For Android users we recommend using OpenVPN for Android (https://play.google.com/store/apps/details?id=de.blinkt.openvpn).

ALERT - This is just a recommendation. ICCN has no liability on what the user decides to use, nor endorses the above recommendation

Go to VPN ‣ OpenVPN ‣ Client Export and select the newly created VPN server from the list. Leave everything default and Download the inline Android configuration from the list of export options under Client Install Packages.

Import the hostname-udp-1194-android-config.ovpn file into OpenVPN for Android. Clicking the file should be enough to get it imported. When asked for an application to open the file with, select OpenVPN for Android.

4.3             iOS

For iOS users we recommend using OpenVPN Connect (https://itunes.apple.com/us/app/openvpn-connect/id590379981).

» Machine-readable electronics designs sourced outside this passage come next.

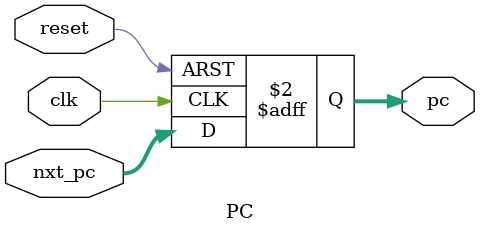
<source format=v>
module PC(
    input clk,reset,
    input [63:0] nxt_pc,
    output [63:0] pc
);

    always @(posedge clk or posedge reset) begin
        if(reset)
        pc <= 64'd0;
        else
        pc <= nxt_pc;
    end
    
endmodule 
</source>
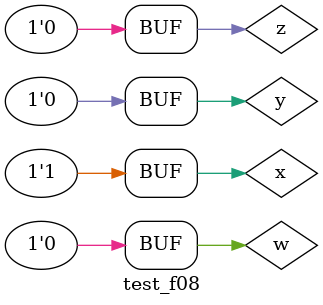
<source format=v>
/*
    -identificação: 

Guia_0608 - 07 / 09 / 2024

Nome: Davi Cândido de Almeida
Matricula: 857859
Código de Pessoa: 1527368

*/

// ----------- Expressão completa-------------- // 
module f08a ( output s, input x, input y, input w, input z );
    // definir dado local

     assign s = (~x & ~y & w & z) | (x & y & w & z) | (x & ~y & w & z) | (x & ~y & ~w & ~z) ;

endmodule 

// ----------- Expressão simplificada pelo mapa de Veitch-Karnaugh-------------- // 
module sf08a ( output s, input x, input y, input w, input z );
    // definir dado local

  assign s = (w & z) & (~y | x) | (x & ~y & ~w & ~z) ;
endmodule 


module test_f08;
// ------------------------- definir dados
    reg x;
    reg y;
    reg w;
    reg z;

 wire a, aS;
 f08a moduloA ( a, x, y, w, z );
 sf08a moduloSA ( aS, x, y, w, z );

// ------------------------- parte principal
 initial
 begin : main
    $display("Guia_0608 - Davi Cândido - 857859");
    $display("Test module");
    $display("   x    y    w    z    a    Sa");
    // projetar testes do modulo
    $monitor("%4b %4b %4b %4b %4b %4b ", x, y, w, z, a, aS);
    x = 1'b0; y = 1'b0; w = 1'b0; z = 1'b0;
    #1 x = 1'b0; y = 1'b0; w = 1'b0; z = 1'b1;
    #1 x = 1'b0; y = 1'b0; w = 1'b1; z = 1'b1;
    #1 x = 1'b0; y = 1'b0; w = 1'b1; z = 1'b0;
    #1 x = 1'b0; y = 1'b1; w = 1'b1; z = 1'b0;
    #1 x = 1'b0; y = 1'b1; w = 1'b1; z = 1'b1;
    #1 x = 1'b0; y = 1'b1; w = 1'b0; z = 1'b1;
    #1 x = 1'b0; y = 1'b1; w = 1'b0; z = 1'b0;
    #1 x = 1'b1; y = 1'b1; w = 1'b0; z = 1'b0;
    #1 x = 1'b1; y = 1'b1; w = 1'b0; z = 1'b1;
    #1 x = 1'b1; y = 1'b1; w = 1'b1; z = 1'b1;
    #1 x = 1'b1; y = 1'b1; w = 1'b1; z = 1'b0;
    #1 x = 1'b1; y = 1'b0; w = 1'b1; z = 1'b0;
    #1 x = 1'b1; y = 1'b0; w = 1'b1; z = 1'b1;
    #1 x = 1'b1; y = 1'b0; w = 1'b0; z = 1'b1;
    #1 x = 1'b1; y = 1'b0; w = 1'b0; z = 1'b0;

 end
endmodule

/*
Guia_0608 - Davi Cândido - 857859
Test module
   x    y    w    z    a    Sa
   0    0    0    0    0    0 
   0    0    0    1    0    0 
   0    0    1    1    1    1 
   0    0    1    0    0    0 
   0    1    1    0    0    0 
   0    1    1    1    0    0 
   0    1    0    1    0    0 
   0    1    0    0    0    0 
   1    1    0    0    0    0 
   1    1    0    1    0    0 
   1    1    1    1    1    1 
   1    1    1    0    0    0 
   1    0    1    0    0    0 
   1    0    1    1    1    1 
   1    0    0    1    0    0 
   1    0    0    0    1    1 
*/

/*
    -Notas:

Para compilar: iverilog -o Guia_0608.vvp Guia_0608.v
Para executar: vvp Guia_0608.vvp
*/


</source>
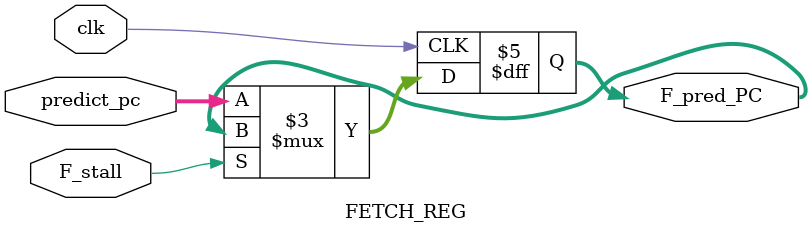
<source format=v>
module FETCH_REG(clk,F_stall,predict_pc, F_pred_PC);

input clk;
input F_stall;
input [63:0] predict_pc;
output reg[63:0] F_pred_PC;


always @(posedge(clk)) begin
	
	if(!F_stall) begin
		F_pred_PC <= predict_pc;

	end
	
end

endmodule
</source>
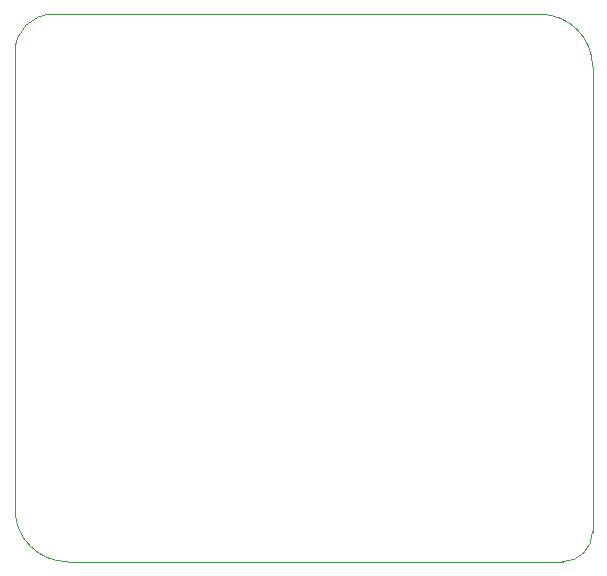
<source format=gbr>
G04 (created by PCBNEW (22-Jun-2014 BZR 4027)-stable) date Thu 15 Feb 2018 06:12:31 PM CST*
%MOIN*%
G04 Gerber Fmt 3.4, Leading zero omitted, Abs format*
%FSLAX34Y34*%
G01*
G70*
G90*
G04 APERTURE LIST*
%ADD10C,0.00590551*%
%ADD11C,0.00393701*%
G04 APERTURE END LIST*
G54D10*
G54D11*
X96250Y-44750D02*
X79750Y-44750D01*
X97250Y-28250D02*
X97250Y-43750D01*
X79250Y-26500D02*
X95500Y-26500D01*
X78000Y-27750D02*
X78000Y-43000D01*
X79250Y-26500D02*
G75*
G03X78000Y-27750I0J-1250D01*
G74*
G01*
X96250Y-44750D02*
G75*
G03X97250Y-43750I0J1000D01*
G74*
G01*
X97250Y-28250D02*
G75*
G03X95500Y-26500I-1750J0D01*
G74*
G01*
X78000Y-43000D02*
G75*
G03X79750Y-44750I1750J0D01*
G74*
G01*
M02*

</source>
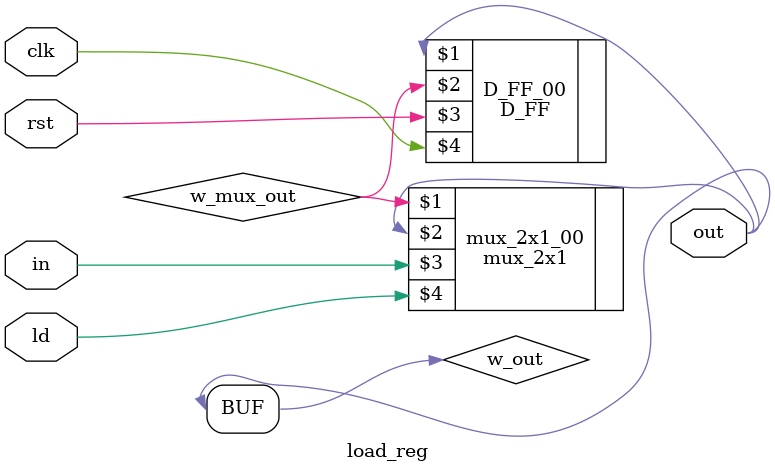
<source format=v>
`include "Mux_2x1.v"
`include "D_FF.v"
module load_reg(out, in, ld, rst, clk);
    //1-bit Load Register
    output out;
    input in, ld, rst, clk;
    wire w_mux_out, w_out;

    assign w_out = out;
    mux_2x1 mux_2x1_00(w_mux_out, w_out, in, ld);
    D_FF D_FF_00(out, w_mux_out, rst, clk);
    
endmodule
</source>
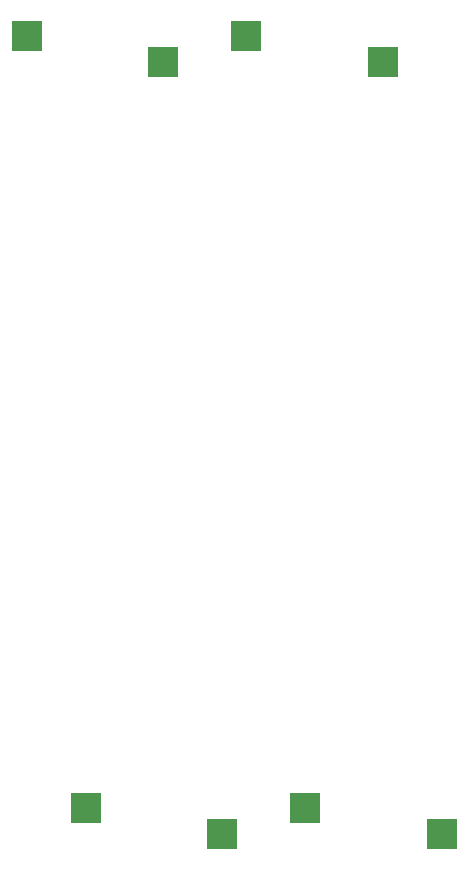
<source format=gbr>
G04 #@! TF.GenerationSoftware,KiCad,Pcbnew,9.0.2*
G04 #@! TF.CreationDate,2025-09-19T15:47:28-04:00*
G04 #@! TF.ProjectId,Trackball,54726163-6b62-4616-9c6c-2e6b69636164,rev?*
G04 #@! TF.SameCoordinates,Original*
G04 #@! TF.FileFunction,Paste,Bot*
G04 #@! TF.FilePolarity,Positive*
%FSLAX46Y46*%
G04 Gerber Fmt 4.6, Leading zero omitted, Abs format (unit mm)*
G04 Created by KiCad (PCBNEW 9.0.2) date 2025-09-19 15:47:28*
%MOMM*%
%LPD*%
G01*
G04 APERTURE LIST*
%ADD10R,2.600000X2.600000*%
G04 APERTURE END LIST*
D10*
X135725000Y-133514000D03*
X147275000Y-135714000D03*
X117125000Y-133514000D03*
X128675000Y-135714000D03*
X142275000Y-70386000D03*
X130725000Y-68186000D03*
X123675000Y-70386000D03*
X112125000Y-68186000D03*
M02*

</source>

ALERT - This is just a recommendation. ICCN has no liability on what the user decides to use, nor any endorses the above recommendation

Go to VPN ‣ OpenVPN ‣ Client Export and select the newly created VPN server from the list. Leave everything default and Download the inline OpenVPN Connect configuration from the list of export options under Client Install Packages.

Import the hostname-udp-1194-ios-config.ovpn file into OpenVPN Connect. Clicking the file should be enough to get it imported. When asked for an application to open the file with, select OpenVPN Connect.

5.0           Step 4 - Multi Factor Authentication

For two factor authentication you need the factors username/password and a token. activeARC® supports another layer, namely a user certificate. This means that every user will be uniquely identified by the user certificate. In this case the multi factors are:

·         User certificate

·         Username/Password

·         Token (TOTP)

Go to VPN ‣ OpenVPN ‣ Servers and click the pencil icon next to the server we just created to change the 2FA to multi factor authentication.

Now change Server Mode to Remote Access (SSL/TLS + User Auth) and leave everything else unchanged. Click Save on the bottom of the form.

Now when you go to the client exporter, you will see that each user is listed separately. In our case we see Donald listed. Exporting and importing this configuration works exactly the same as before, the only difference is that each user requires a User certificate and therefore their own configuration.